One of the traits I’ve worked hardest to release in my life is the tendency to harbor a grudge. Listening to my clients’ stories of wrongs done by childhood friends, mistreatment by bosses, and ancient family wounds that have never been healed, I learned that forgiveness doesn’t come easy to many people. Grudges, in fact, are often one of the first signals I receive from a client that there is psychological territory to be covered. Sticky and smelly, a grudge continues to mark the place of an earlier injury to ensure that it is not forgotten.
The cost of resentment
Lately, I’ve found myself looking at grudges in a different way for several reasons. Dr. Judith Orloff, author of “Positive Energy”, talks about all of the ways that we “pour out our stores of energy.” Her point is that our personal vitality has to be consciously managed or renewed and that anything that saps us of that is ultimately harmful. With less energy to squander now than I had earlier in my life, I find I am no longer willing take the time and energy a grudge seems to require for its maintenance.
“Resentment is like taking poison and waiting for the other person to die.”
I was once privileged to work with a torture survivor who, at the age of 21 was imprisoned and tortured for the crime of marrying a man who was the political enemy of the government in charge. Repeatedly raped by some of the prison guards, she lost the baby she was carrying. The day before her slated execution, she escaped, aided by a guard she knew from her village. To save her life, she fled her country, leaving behind everyone she knew and loved. In our work together, she found the courage to forgive the guards who had tortured her. A devout Muslim, she was willing to let go of the hatred that could have kept her imprisoned the rest of her life.
Forgiveness is not accepting what the offender did was “ok.” Rather, it means choosing to release that person’s power over you so that your life can go on. As long as you allow resentment of old wounds a place in your life, the offender stays in residence in your psyche. Do you really want him or her there?
Interestingly, research shows that there are not only psychological but physical benefits from forgiveness. Families from Northern Ireland who had lost loved ones to violence and then participated in a forgiveness training program showed significant reductions in stress related symptoms—including headaches and stomachaches as well as lowered blood pressure.
Forgiveness doesn’t just release you, it can create unanticipated and far reaching ripples. When African American family members of the members of Emanuel AME Church chose to forgive the white racist who had shot their loved ones in cold blood, they did not minimize their own pain. But that spectacular act of courage and empathy set into motion reflection and dialogue that has brought down more confederate flags. Or, as my so very eloquent friend Barbara says, “Racism in the face of that grace became intolerable.”

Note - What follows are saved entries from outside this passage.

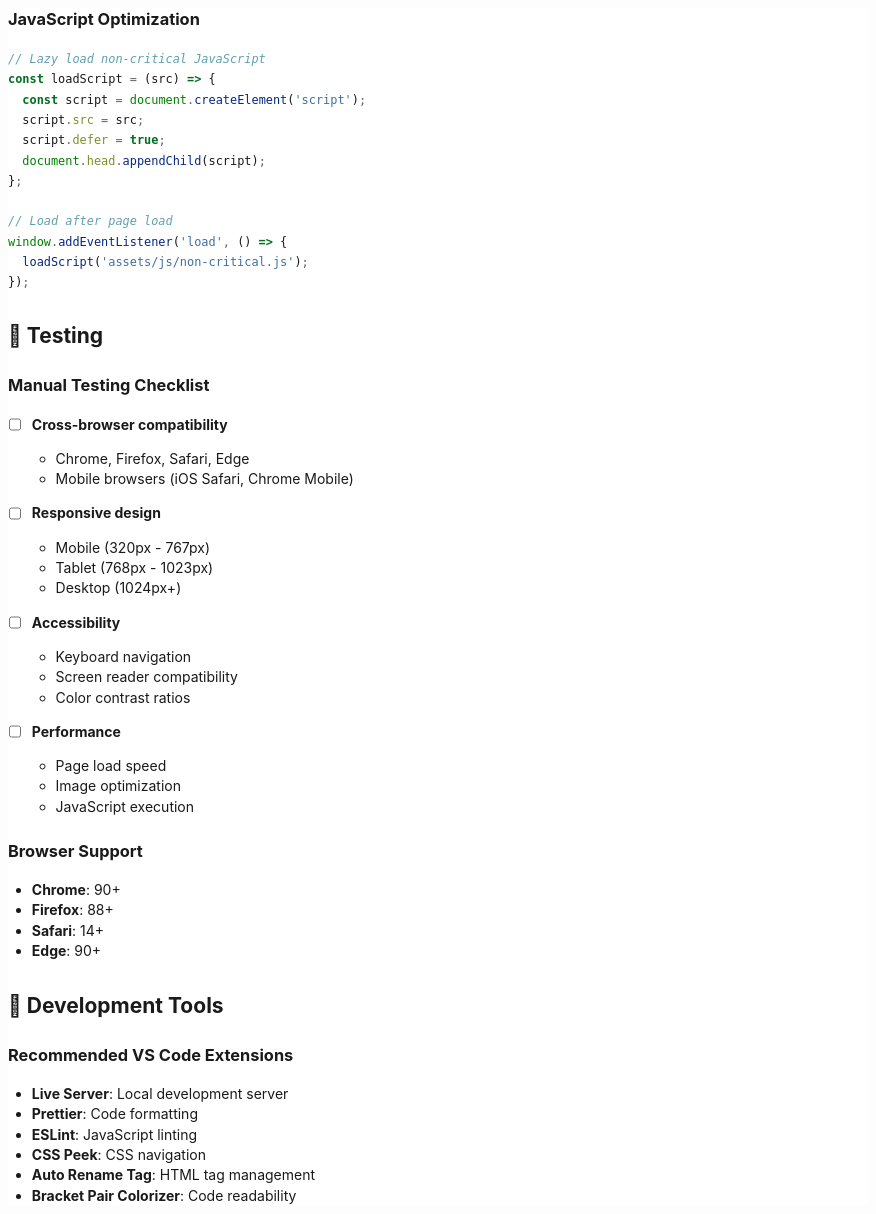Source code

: ### JavaScript Optimization

```javascript
// Lazy load non-critical JavaScript
const loadScript = (src) => {
  const script = document.createElement('script');
  script.src = src;
  script.defer = true;
  document.head.appendChild(script);
};

// Load after page load
window.addEventListener('load', () => {
  loadScript('assets/js/non-critical.js');
});
```

## 🧪 Testing

### Manual Testing Checklist

- [ ] **Cross-browser compatibility**
  - Chrome, Firefox, Safari, Edge
  - Mobile browsers (iOS Safari, Chrome Mobile)

- [ ] **Responsive design**
  - Mobile (320px - 767px)
  - Tablet (768px - 1023px)
  - Desktop (1024px+)

- [ ] **Accessibility**
  - Keyboard navigation
  - Screen reader compatibility
  - Color contrast ratios

- [ ] **Performance**
  - Page load speed
  - Image optimization
  - JavaScript execution

### Browser Support

- **Chrome**: 90+
- **Firefox**: 88+
- **Safari**: 14+
- **Edge**: 90+

## 🔧 Development Tools

### Recommended VS Code Extensions

- **Live Server**: Local development server
- **Prettier**: Code formatting
- **ESLint**: JavaScript linting
- **CSS Peek**: CSS navigation
- **Auto Rename Tag**: HTML tag management
- **Bracket Pair Colorizer**: Code readability
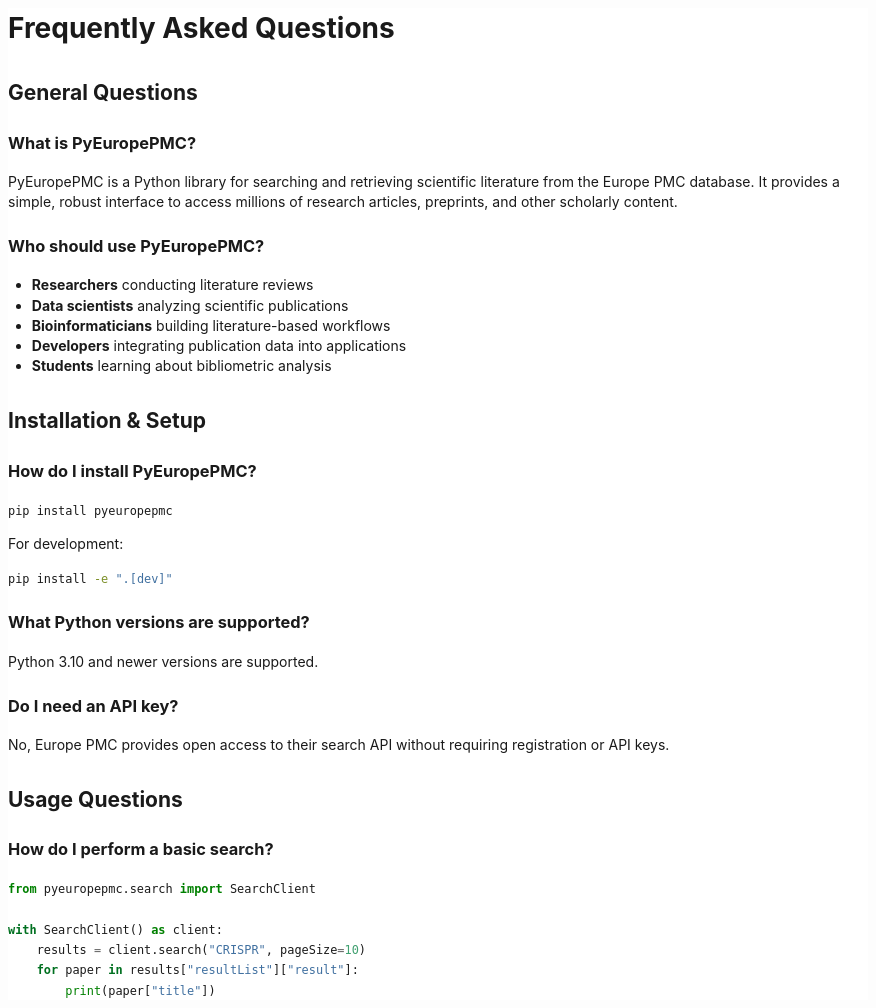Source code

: # Frequently Asked Questions

## General Questions

### What is PyEuropePMC?

PyEuropePMC is a Python library for searching and retrieving scientific literature from the Europe PMC database. It provides a simple, robust interface to access millions of research articles, preprints, and other scholarly content.

### Who should use PyEuropePMC?

- **Researchers** conducting literature reviews
- **Data scientists** analyzing scientific publications
- **Bioinformaticians** building literature-based workflows
- **Developers** integrating publication data into applications
- **Students** learning about bibliometric analysis

## Installation & Setup

### How do I install PyEuropePMC?

```bash
pip install pyeuropepmc
```

For development:

```bash
pip install -e ".[dev]"
```

### What Python versions are supported?

Python 3.10 and newer versions are supported.

### Do I need an API key?

No, Europe PMC provides open access to their search API without requiring registration or API keys.

## Usage Questions

### How do I perform a basic search?

```python
from pyeuropepmc.search import SearchClient

with SearchClient() as client:
    results = client.search("CRISPR", pageSize=10)
    for paper in results["resultList"]["result"]:
        print(paper["title"])
```
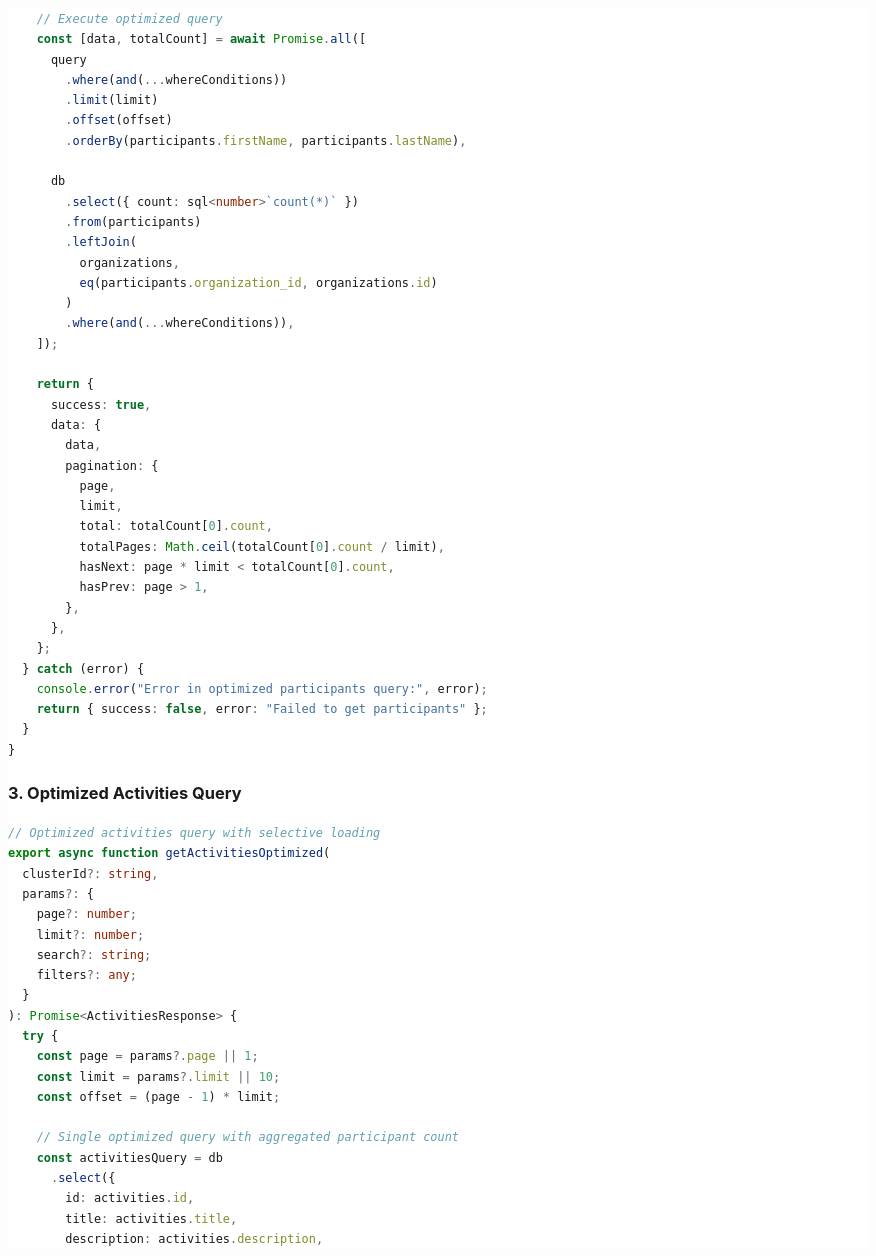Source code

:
```typescript
    // Execute optimized query
    const [data, totalCount] = await Promise.all([
      query
        .where(and(...whereConditions))
        .limit(limit)
        .offset(offset)
        .orderBy(participants.firstName, participants.lastName),

      db
        .select({ count: sql<number>`count(*)` })
        .from(participants)
        .leftJoin(
          organizations,
          eq(participants.organization_id, organizations.id)
        )
        .where(and(...whereConditions)),
    ]);

    return {
      success: true,
      data: {
        data,
        pagination: {
          page,
          limit,
          total: totalCount[0].count,
          totalPages: Math.ceil(totalCount[0].count / limit),
          hasNext: page * limit < totalCount[0].count,
          hasPrev: page > 1,
        },
      },
    };
  } catch (error) {
    console.error("Error in optimized participants query:", error);
    return { success: false, error: "Failed to get participants" };
  }
}
```

### 3. **Optimized Activities Query**

```typescript
// Optimized activities query with selective loading
export async function getActivitiesOptimized(
  clusterId?: string,
  params?: {
    page?: number;
    limit?: number;
    search?: string;
    filters?: any;
  }
): Promise<ActivitiesResponse> {
  try {
    const page = params?.page || 1;
    const limit = params?.limit || 10;
    const offset = (page - 1) * limit;

    // Single optimized query with aggregated participant count
    const activitiesQuery = db
      .select({
        id: activities.id,
        title: activities.title,
        description: activities.description,
```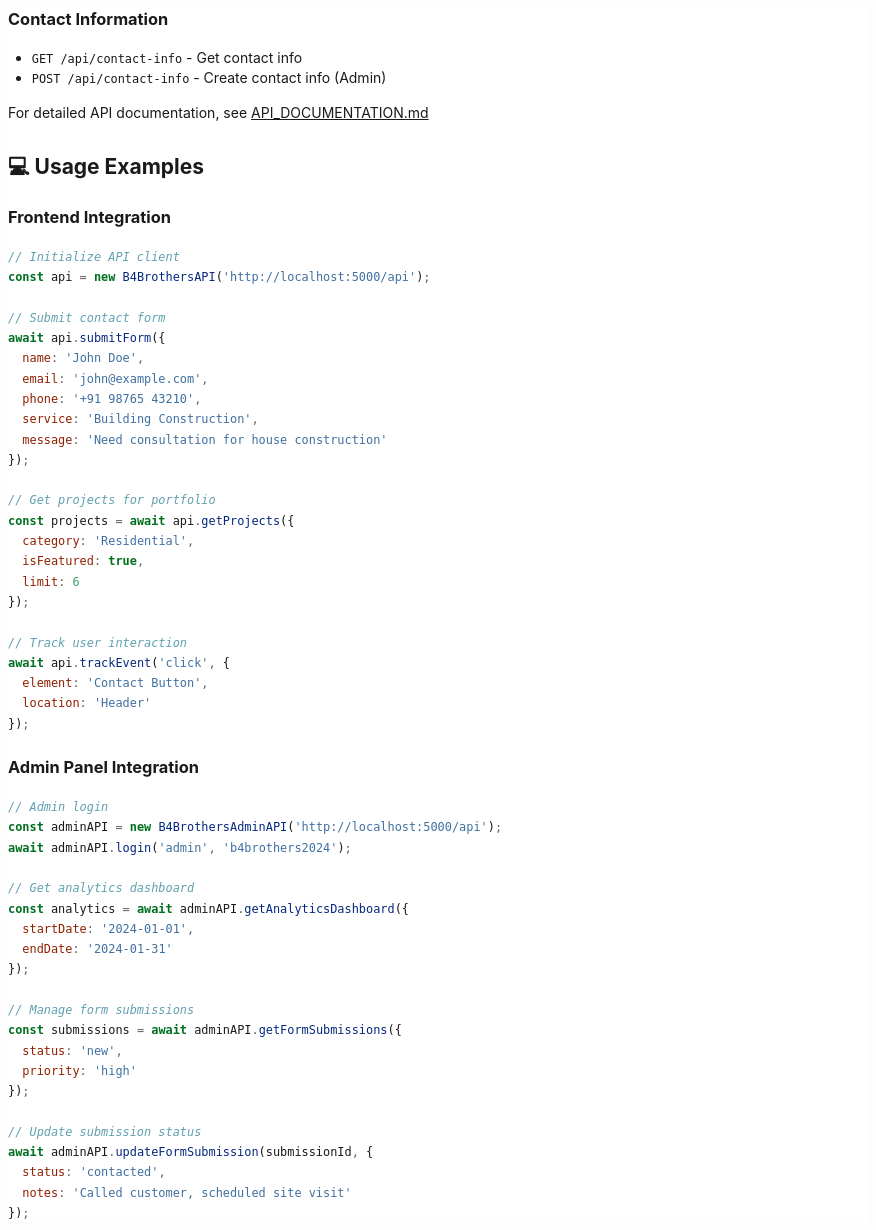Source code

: ### Contact Information
- `GET /api/contact-info` - Get contact info
- `POST /api/contact-info` - Create contact info (Admin)

For detailed API documentation, see [API_DOCUMENTATION.md](API_DOCUMENTATION.md)

## 💻 Usage Examples

### Frontend Integration

```javascript
// Initialize API client
const api = new B4BrothersAPI('http://localhost:5000/api');

// Submit contact form
await api.submitForm({
  name: 'John Doe',
  email: 'john@example.com',
  phone: '+91 98765 43210',
  service: 'Building Construction',
  message: 'Need consultation for house construction'
});

// Get projects for portfolio
const projects = await api.getProjects({
  category: 'Residential',
  isFeatured: true,
  limit: 6
});

// Track user interaction
await api.trackEvent('click', {
  element: 'Contact Button',
  location: 'Header'
});
```

### Admin Panel Integration

```javascript
// Admin login
const adminAPI = new B4BrothersAdminAPI('http://localhost:5000/api');
await adminAPI.login('admin', 'b4brothers2024');

// Get analytics dashboard
const analytics = await adminAPI.getAnalyticsDashboard({
  startDate: '2024-01-01',
  endDate: '2024-01-31'
});

// Manage form submissions
const submissions = await adminAPI.getFormSubmissions({
  status: 'new',
  priority: 'high'
});

// Update submission status
await adminAPI.updateFormSubmission(submissionId, {
  status: 'contacted',
  notes: 'Called customer, scheduled site visit'
});
```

Tips for letting go of a grudge
- Examine the impact that the grudge is having on your life. Has it brought you closer to the people that you love or put distance between you? Is it making you stronger or weaker?
- Imagine yourself without the grudge. Do you feel lighter? That’s probably a good sign that the grudge is sapping energy from you.
- Figure out what exactly the grudge is about. Often at the root of it is a personal fear that we are unlovable or unworthy. Or, it may be a fear that if we let the memory go, we will be in danger of it happening again. It may be time to work through that belief with someone that you trust.
- Create a ritual or ceremony for letting go. I use affirmations, visualizations, letters that I burn rather than send, and prayer. My favorite affirmation comes from Catharine Ponder. “I let you loose and let you go.”
- Laugh. Humor always helps get perspective. Comedian Buddy Hackett perhaps said it best. “I’ve had a few arguments with people, but I never carry a grudge. You know why? While you’re carrying a grudge, they’re out dancing.”